A number of non-governmental organisations have cried foul after revelations this week that an internal UN report was leaked last July to French authorities with allegations that French peacekeepers in CAR had sexually assaulted hungry children in exchange for food.
“The allegations of what happened to these children are abhorrent. The details obtained in interviews with alleged victims and witnesses by UN investigators… are utterly odious,” Colville said, saying the UN was “extremely glad” France had launched an investigation.
He acknowledged that in the past “there have been far to many incidents of peacekeeping troops engaged in such acts, whether within UN peacekeeping forces or, as in this case, forces that are operating independently.”
He said the UN rights office had been cooperating with the French investigation and welcomed Paris’s vow to call for “the harshest punishments available under the law for anyone found guilty.”
The high-ranking UN employee accused of the leak, Swedish national Anders Kompass, has meanwhile been suspended with full pay pending an internal investigation, Colville confirmed.

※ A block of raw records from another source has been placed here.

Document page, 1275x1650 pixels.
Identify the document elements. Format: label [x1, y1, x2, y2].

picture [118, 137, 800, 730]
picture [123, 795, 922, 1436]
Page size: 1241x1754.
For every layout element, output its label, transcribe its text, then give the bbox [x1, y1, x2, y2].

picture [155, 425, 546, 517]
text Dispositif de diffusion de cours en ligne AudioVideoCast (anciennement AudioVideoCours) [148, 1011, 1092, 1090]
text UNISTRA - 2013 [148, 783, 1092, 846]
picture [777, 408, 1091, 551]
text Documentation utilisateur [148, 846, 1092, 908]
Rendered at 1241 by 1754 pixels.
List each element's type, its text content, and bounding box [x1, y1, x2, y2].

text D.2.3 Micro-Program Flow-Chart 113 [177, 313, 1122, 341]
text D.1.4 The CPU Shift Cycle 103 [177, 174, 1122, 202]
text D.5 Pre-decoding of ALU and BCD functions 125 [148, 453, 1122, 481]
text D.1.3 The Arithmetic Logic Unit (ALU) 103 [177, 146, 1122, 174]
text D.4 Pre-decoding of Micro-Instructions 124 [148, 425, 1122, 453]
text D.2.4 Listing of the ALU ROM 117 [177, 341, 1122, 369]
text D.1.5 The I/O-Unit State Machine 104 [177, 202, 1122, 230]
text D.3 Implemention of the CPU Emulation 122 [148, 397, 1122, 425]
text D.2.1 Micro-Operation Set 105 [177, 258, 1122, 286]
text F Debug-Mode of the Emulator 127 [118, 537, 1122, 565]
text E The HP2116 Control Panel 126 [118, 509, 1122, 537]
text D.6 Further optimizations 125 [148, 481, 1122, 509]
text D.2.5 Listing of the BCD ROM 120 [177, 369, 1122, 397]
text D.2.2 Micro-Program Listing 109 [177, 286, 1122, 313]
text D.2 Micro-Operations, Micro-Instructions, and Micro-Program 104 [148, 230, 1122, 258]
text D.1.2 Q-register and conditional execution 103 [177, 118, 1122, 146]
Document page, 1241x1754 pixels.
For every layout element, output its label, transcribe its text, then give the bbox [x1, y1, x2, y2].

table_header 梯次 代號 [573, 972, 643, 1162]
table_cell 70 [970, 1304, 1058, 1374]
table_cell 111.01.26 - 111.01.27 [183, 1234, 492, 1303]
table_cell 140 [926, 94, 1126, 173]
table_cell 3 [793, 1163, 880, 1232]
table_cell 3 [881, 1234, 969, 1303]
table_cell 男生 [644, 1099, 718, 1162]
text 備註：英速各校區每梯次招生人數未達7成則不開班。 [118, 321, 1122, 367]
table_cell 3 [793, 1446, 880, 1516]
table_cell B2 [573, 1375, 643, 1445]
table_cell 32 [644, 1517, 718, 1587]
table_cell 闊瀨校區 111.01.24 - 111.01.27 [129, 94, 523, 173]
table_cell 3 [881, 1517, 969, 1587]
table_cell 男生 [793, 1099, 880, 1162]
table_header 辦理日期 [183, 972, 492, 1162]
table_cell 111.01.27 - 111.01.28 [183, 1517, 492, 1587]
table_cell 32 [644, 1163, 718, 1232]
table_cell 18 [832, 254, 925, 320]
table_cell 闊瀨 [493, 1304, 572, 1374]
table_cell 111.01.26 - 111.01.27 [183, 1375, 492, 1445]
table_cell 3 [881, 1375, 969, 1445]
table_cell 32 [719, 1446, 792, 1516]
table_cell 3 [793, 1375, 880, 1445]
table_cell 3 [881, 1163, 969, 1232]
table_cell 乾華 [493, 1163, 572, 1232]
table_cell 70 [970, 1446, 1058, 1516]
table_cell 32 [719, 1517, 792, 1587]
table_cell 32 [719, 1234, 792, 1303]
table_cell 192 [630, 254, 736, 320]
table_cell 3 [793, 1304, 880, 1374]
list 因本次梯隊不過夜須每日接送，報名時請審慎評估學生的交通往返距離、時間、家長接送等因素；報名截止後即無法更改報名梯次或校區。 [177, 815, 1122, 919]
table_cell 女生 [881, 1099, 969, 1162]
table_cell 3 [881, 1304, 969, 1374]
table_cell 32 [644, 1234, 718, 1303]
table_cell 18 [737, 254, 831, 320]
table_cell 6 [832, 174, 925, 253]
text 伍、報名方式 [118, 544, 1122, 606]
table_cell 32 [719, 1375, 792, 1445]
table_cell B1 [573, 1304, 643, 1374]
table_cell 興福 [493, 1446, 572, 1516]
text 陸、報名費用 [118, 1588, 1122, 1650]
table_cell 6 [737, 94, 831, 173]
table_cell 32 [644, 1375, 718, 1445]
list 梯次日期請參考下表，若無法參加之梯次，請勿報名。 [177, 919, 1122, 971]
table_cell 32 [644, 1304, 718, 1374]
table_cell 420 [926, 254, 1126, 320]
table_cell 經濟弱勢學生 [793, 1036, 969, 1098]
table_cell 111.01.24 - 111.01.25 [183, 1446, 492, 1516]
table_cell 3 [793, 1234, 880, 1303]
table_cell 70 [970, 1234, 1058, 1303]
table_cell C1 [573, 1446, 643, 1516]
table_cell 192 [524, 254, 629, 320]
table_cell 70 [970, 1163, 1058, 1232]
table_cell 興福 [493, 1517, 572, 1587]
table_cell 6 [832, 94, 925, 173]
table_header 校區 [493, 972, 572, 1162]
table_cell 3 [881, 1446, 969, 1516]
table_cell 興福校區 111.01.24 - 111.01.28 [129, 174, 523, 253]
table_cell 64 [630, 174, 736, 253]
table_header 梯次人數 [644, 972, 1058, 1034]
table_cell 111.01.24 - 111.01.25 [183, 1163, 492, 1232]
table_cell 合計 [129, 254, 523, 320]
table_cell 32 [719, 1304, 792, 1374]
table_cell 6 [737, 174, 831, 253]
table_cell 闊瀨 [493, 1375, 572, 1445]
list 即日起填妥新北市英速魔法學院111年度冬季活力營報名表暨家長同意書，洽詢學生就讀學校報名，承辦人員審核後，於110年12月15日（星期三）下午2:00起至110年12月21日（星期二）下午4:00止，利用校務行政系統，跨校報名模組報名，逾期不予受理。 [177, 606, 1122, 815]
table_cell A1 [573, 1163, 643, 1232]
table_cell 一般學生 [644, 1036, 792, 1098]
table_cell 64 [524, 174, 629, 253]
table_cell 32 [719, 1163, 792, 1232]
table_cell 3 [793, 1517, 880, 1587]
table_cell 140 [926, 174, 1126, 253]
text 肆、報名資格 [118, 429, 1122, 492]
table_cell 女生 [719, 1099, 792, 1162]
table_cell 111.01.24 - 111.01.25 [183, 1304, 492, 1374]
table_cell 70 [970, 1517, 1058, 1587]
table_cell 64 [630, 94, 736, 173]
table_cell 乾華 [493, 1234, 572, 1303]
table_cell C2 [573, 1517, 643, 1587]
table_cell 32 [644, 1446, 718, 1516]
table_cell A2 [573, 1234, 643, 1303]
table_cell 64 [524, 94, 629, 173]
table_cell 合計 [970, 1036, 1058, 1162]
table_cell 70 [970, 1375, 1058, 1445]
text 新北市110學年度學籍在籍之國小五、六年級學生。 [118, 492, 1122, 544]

He said the investigation, requested by Zeid, was necessary since the confidential documents had been handed over with unredacted names of victims witnesses and investigators — “in possible breach of strict rules that exist to protect victims, witnesses and investigators.”
Such people “may be extremely vulnerable to reprisals,” he explained, pointing to “plenty of cases elsewhere where they have disappeared.”